**What needs to be done:** Your reply should repeat all records verbatim and contain no images.

*** Entries provided Section Begins ***

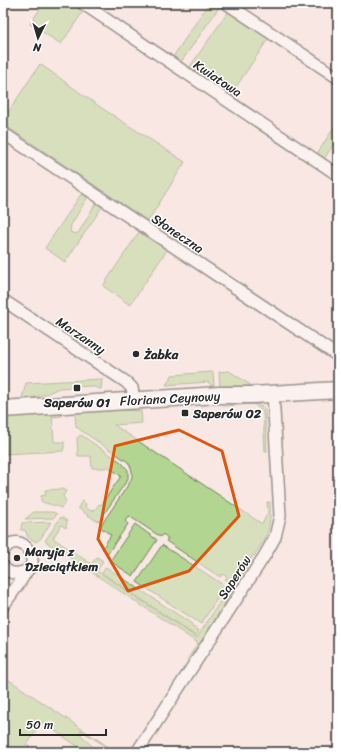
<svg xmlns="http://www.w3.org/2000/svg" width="341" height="755" font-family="Sriracha,sans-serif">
	<rect width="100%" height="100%" fill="#f8e7e2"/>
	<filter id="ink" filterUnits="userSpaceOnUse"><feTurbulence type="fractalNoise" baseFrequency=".025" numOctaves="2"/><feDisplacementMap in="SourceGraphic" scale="8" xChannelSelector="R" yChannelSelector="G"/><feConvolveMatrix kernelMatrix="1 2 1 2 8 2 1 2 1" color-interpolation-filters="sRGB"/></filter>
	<g filter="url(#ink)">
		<!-- green -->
		<path fill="#b2d691" stroke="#6e805e" d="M 44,3 L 74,3 L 84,10 L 61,44 L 30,24 Z
			M 209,3 L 215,3 L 220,6 L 181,62 L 173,57 Z
			M 228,12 L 268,39 L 230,96 L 189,68 Z
			M 40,64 L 100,107 L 185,162 L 148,221 L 3,124 L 3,120 Z
			M 338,121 L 338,137 L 324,159 L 317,154 Z
			M 82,193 L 87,197 L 87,198 L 71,225 L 70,232 L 76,234 L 79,232 L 96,203 L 102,207 L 65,262 L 45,248 Z
			M 139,232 L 167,250 L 130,305 L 103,286 Z
			M 229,371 L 252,386 L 220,386 L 219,372 Z
			M 213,372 L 214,386 L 212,386 L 208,382 L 166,385 L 170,379 L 172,375 Z
			M 102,379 L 101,389 L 90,386 L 59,388 L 46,394 L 32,398 L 22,398 L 26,383 Z
			M 225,403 L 258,404 L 265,409 L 267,451 L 265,451 L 263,412 L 254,404 L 224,406 Z
			M 121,410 L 141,411 L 142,423 L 114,425 L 262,524 L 268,513 L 267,502 L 270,502 C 271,530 268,533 254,556 L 253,555 L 249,562 L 250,563 L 189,661 L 187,660 L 198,643 L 45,541 L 61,517 L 67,521 L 66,528 L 61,525 L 53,538 L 91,564 L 97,557 L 103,561 L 97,571 L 197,638 L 231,584 L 225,580 L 227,577 L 222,574 L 220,577 L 166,541 L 168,538 L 163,534 L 161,537 L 129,516 L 125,521 L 128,524 L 108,553 L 102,549 L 111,535 L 100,527 L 130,482 C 134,475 132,468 128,462 L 79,429 L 76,426 L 75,413 Z
			M 62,414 L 62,416 L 52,417 L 54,442 L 64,442 L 64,448 L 63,451 L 3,454 L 3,417 Z
			M 81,435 L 121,462 L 128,470 L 128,479 L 99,521 L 95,520 L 78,508 L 82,501 L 86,504 L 85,506 L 87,509 L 92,511 L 94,509 L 95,510 L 99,504 L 101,505 L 121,476 L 107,466 L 106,468 L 92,468 L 91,456 L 78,456 L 77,438 Z
			M 62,489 L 66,491 L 63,496 L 66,502 L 61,508 C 54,504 47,505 41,501 L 41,496 L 46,495 L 45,490 Z
			M 34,512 L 52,512 L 57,514 L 53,518 L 25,519 Z
			M 51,522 L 41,538 L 36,542 L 28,537 L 25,530 L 21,530 L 22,523 Z
			M 135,524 L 157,540 L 133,576 L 110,561 Z
			M 162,545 L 225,586 L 201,624 L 137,582 Z
			M 106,567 L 192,624 L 191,626 L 199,631 L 196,636 L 102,573 Z
			M 3,676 L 116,752 L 114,752 L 81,730 L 81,735 L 98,752 L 86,752 L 42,722 L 22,752 L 17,752 L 3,742 Z"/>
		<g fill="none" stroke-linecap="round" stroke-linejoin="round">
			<defs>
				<path id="street" d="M 82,3 L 338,175
					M 226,3 L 338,78
					M 3,133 L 338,356
					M 3,300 L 126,382 L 132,388 L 134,400
					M 3,551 C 20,524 49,569 19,573 C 12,574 6,571 3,566
					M 3,606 L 18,585 L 28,569
					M 137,752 L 265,555 L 275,537 L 280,516 L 273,393"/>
				<path id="secondary" d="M 3,409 L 219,395 L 252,395 L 338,390"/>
			</defs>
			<!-- street casing -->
			<use href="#street" stroke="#2b2b2b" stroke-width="14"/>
			<!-- secondary casing -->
			<use href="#secondary" stroke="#2b2b2b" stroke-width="19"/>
			<!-- street -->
			<use href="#street" stroke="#fff" stroke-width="11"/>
			<!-- secondary -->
			<use href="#secondary" stroke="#fff" stroke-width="16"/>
		</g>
	</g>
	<!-- marked area -->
	<path d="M0 0H341V755H0ZM 179,430 L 222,451 L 239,516 L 189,571 L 128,591 L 98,539 L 115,446 Z" fill="#f8e7e2" fill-opacity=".55" fill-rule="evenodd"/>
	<path fill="none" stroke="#df570e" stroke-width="3" stroke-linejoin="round" d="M 179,430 L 222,451 L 239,516 L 189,571 L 128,591 L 98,539 L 115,446 Z"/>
	<!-- markers -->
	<g fill="#2b2b2b" stroke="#fff" stroke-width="1.5">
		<circle cx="136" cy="354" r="4"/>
		<rect x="73" y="384" width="8" height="8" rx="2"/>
		<rect x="181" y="409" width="8" height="8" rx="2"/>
		<circle cx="17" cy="558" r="4"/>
	</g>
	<g text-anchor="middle" stroke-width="3" stroke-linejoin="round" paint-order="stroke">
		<!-- street labels -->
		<g font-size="13" fill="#2b2b2b" stroke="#fff">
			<text transform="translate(218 78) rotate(34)" y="5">Kwiatowa</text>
			<text transform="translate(178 233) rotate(34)" y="5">Słoneczna</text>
			<text transform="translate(81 335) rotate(34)" y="5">Marzanny</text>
			<text transform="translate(170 398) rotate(-3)" y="5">Floriana Ceynowy</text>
			<text transform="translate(234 577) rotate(-57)" y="5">Saperów</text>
		</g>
		<!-- poi labels -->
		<g font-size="13" font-weight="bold" fill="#2b2b2b" stroke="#fff" text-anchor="start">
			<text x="144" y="359">Żabka</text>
			<text x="77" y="407" text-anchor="middle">Saperów 01</text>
			<text x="193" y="418">Saperów 02</text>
			<text x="25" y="556">Maryja z<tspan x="25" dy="15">Dzieciątkiem</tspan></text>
		</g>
	</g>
	<!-- margin -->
	<rect width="341" height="755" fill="none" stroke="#fff" stroke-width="16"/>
	<rect x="8" y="8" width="325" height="739" fill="none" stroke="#2b2b2b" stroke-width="1.5" filter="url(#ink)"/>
	<!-- north arrow -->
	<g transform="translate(38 38) rotate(185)" stroke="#ffffff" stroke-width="3" paint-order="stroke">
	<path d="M0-3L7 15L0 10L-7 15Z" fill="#2b2b2b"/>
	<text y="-6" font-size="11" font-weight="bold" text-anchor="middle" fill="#2b2b2b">N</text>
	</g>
	<!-- scale -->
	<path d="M20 729v6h86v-6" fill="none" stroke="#2b2b2b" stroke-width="2"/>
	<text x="26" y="729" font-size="12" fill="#2b2b2b" stroke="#ffffff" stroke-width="3" paint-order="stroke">50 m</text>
</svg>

*** Entries provided Section Ends ***

**Response to the exercise:**
<svg xmlns="http://www.w3.org/2000/svg" width="341" height="755" font-family="Sriracha,sans-serif">
	<rect width="100%" height="100%" fill="#f8e7e2"/>
	<filter id="ink" filterUnits="userSpaceOnUse"><feTurbulence type="fractalNoise" baseFrequency=".025" numOctaves="2"/><feDisplacementMap in="SourceGraphic" scale="8" xChannelSelector="R" yChannelSelector="G"/><feConvolveMatrix kernelMatrix="1 2 1 2 8 2 1 2 1" color-interpolation-filters="sRGB"/></filter>
	<g filter="url(#ink)">
		<!-- green -->
		<path fill="#b2d691" stroke="#6e805e" d="M 44,3 L 74,3 L 84,10 L 61,44 L 30,24 Z
			M 209,3 L 215,3 L 220,6 L 181,62 L 173,57 Z
			M 228,12 L 268,39 L 230,96 L 189,68 Z
			M 40,64 L 100,107 L 185,162 L 148,221 L 3,124 L 3,120 Z
			M 338,121 L 338,137 L 324,159 L 317,154 Z
			M 82,193 L 87,197 L 87,198 L 71,225 L 70,232 L 76,234 L 79,232 L 96,203 L 102,207 L 65,262 L 45,248 Z
			M 139,232 L 167,250 L 130,305 L 103,286 Z
			M 229,371 L 252,386 L 220,386 L 219,372 Z
			M 213,372 L 214,386 L 212,386 L 208,382 L 166,385 L 170,379 L 172,375 Z
			M 102,379 L 101,389 L 90,386 L 59,388 L 46,394 L 32,398 L 22,398 L 26,383 Z
			M 225,403 L 258,404 L 265,409 L 267,451 L 265,451 L 263,412 L 254,404 L 224,406 Z
			M 121,410 L 141,411 L 142,423 L 114,425 L 262,524 L 268,513 L 267,502 L 270,502 C 271,530 268,533 254,556 L 253,555 L 249,562 L 250,563 L 189,661 L 187,660 L 198,643 L 45,541 L 61,517 L 67,521 L 66,528 L 61,525 L 53,538 L 91,564 L 97,557 L 103,561 L 97,571 L 197,638 L 231,584 L 225,580 L 227,577 L 222,574 L 220,577 L 166,541 L 168,538 L 163,534 L 161,537 L 129,516 L 125,521 L 128,524 L 108,553 L 102,549 L 111,535 L 100,527 L 130,482 C 134,475 132,468 128,462 L 79,429 L 76,426 L 75,413 Z
			M 62,414 L 62,416 L 52,417 L 54,442 L 64,442 L 64,448 L 63,451 L 3,454 L 3,417 Z
			M 81,435 L 121,462 L 128,470 L 128,479 L 99,521 L 95,520 L 78,508 L 82,501 L 86,504 L 85,506 L 87,509 L 92,511 L 94,509 L 95,510 L 99,504 L 101,505 L 121,476 L 107,466 L 106,468 L 92,468 L 91,456 L 78,456 L 77,438 Z
			M 62,489 L 66,491 L 63,496 L 66,502 L 61,508 C 54,504 47,505 41,501 L 41,496 L 46,495 L 45,490 Z
			M 34,512 L 52,512 L 57,514 L 53,518 L 25,519 Z
			M 51,522 L 41,538 L 36,542 L 28,537 L 25,530 L 21,530 L 22,523 Z
			M 135,524 L 157,540 L 133,576 L 110,561 Z
			M 162,545 L 225,586 L 201,624 L 137,582 Z
			M 106,567 L 192,624 L 191,626 L 199,631 L 196,636 L 102,573 Z
			M 3,676 L 116,752 L 114,752 L 81,730 L 81,735 L 98,752 L 86,752 L 42,722 L 22,752 L 17,752 L 3,742 Z"/>
		<g fill="none" stroke-linecap="round" stroke-linejoin="round">
			<defs>
				<path id="street" d="M 82,3 L 338,175
					M 226,3 L 338,78
					M 3,133 L 338,356
					M 3,300 L 126,382 L 132,388 L 134,400
					M 3,551 C 20,524 49,569 19,573 C 12,574 6,571 3,566
					M 3,606 L 18,585 L 28,569
					M 137,752 L 265,555 L 275,537 L 280,516 L 273,393"/>
				<path id="secondary" d="M 3,409 L 219,395 L 252,395 L 338,390"/>
			</defs>
			<!-- street casing -->
			<use href="#street" stroke="#2b2b2b" stroke-width="14"/>
			<!-- secondary casing -->
			<use href="#secondary" stroke="#2b2b2b" stroke-width="19"/>
			<!-- street -->
			<use href="#street" stroke="#fff" stroke-width="11"/>
			<!-- secondary -->
			<use href="#secondary" stroke="#fff" stroke-width="16"/>
		</g>
	</g>
	<!-- marked area -->
	<path d="M0 0H341V755H0ZM 179,430 L 222,451 L 239,516 L 189,571 L 128,591 L 98,539 L 115,446 Z" fill="#f8e7e2" fill-opacity=".55" fill-rule="evenodd"/>
	<path fill="none" stroke="#df570e" stroke-width="3" stroke-linejoin="round" d="M 179,430 L 222,451 L 239,516 L 189,571 L 128,591 L 98,539 L 115,446 Z"/>
	<!-- markers -->
	<g fill="#2b2b2b" stroke="#fff" stroke-width="1.5">
		<circle cx="136" cy="354" r="4"/>
		<rect x="73" y="384" width="8" height="8" rx="2"/>
		<rect x="181" y="409" width="8" height="8" rx="2"/>
		<circle cx="17" cy="558" r="4"/>
	</g>
	<g text-anchor="middle" stroke-width="3" stroke-linejoin="round" paint-order="stroke">
		<!-- street labels -->
		<g font-size="13" fill="#2b2b2b" stroke="#fff">
			<text transform="translate(218 78) rotate(34)" y="5">Kwiatowa</text>
			<text transform="translate(178 233) rotate(34)" y="5">Słoneczna</text>
			<text transform="translate(81 335) rotate(34)" y="5">Marzanny</text>
			<text transform="translate(170 398) rotate(-3)" y="5">Floriana Ceynowy</text>
			<text transform="translate(234 577) rotate(-57)" y="5">Saperów</text>
		</g>
		<!-- poi labels -->
		<g font-size="13" font-weight="bold" fill="#2b2b2b" stroke="#fff" text-anchor="start">
			<text x="144" y="359">Żabka</text>
			<text x="77" y="407" text-anchor="middle">Saperów 01</text>
			<text x="193" y="418">Saperów 02</text>
			<text x="25" y="556">Maryja z<tspan x="25" dy="15">Dzieciątkiem</tspan></text>
		</g>
	</g>
	<!-- margin -->
	<rect width="341" height="755" fill="none" stroke="#fff" stroke-width="16"/>
	<rect x="8" y="8" width="325" height="739" fill="none" stroke="#2b2b2b" stroke-width="1.5" filter="url(#ink)"/>
	<!-- north arrow -->
	<g transform="translate(38 38) rotate(185)" stroke="#ffffff" stroke-width="3" paint-order="stroke">
	<path d="M0-3L7 15L0 10L-7 15Z" fill="#2b2b2b"/>
	<text y="-6" font-size="11" font-weight="bold" text-anchor="middle" fill="#2b2b2b">N</text>
	</g>
	<!-- scale -->
	<path d="M20 729v6h86v-6" fill="none" stroke="#2b2b2b" stroke-width="2"/>
	<text x="26" y="729" font-size="12" fill="#2b2b2b" stroke="#ffffff" stroke-width="3" paint-order="stroke">50 m</text>
</svg>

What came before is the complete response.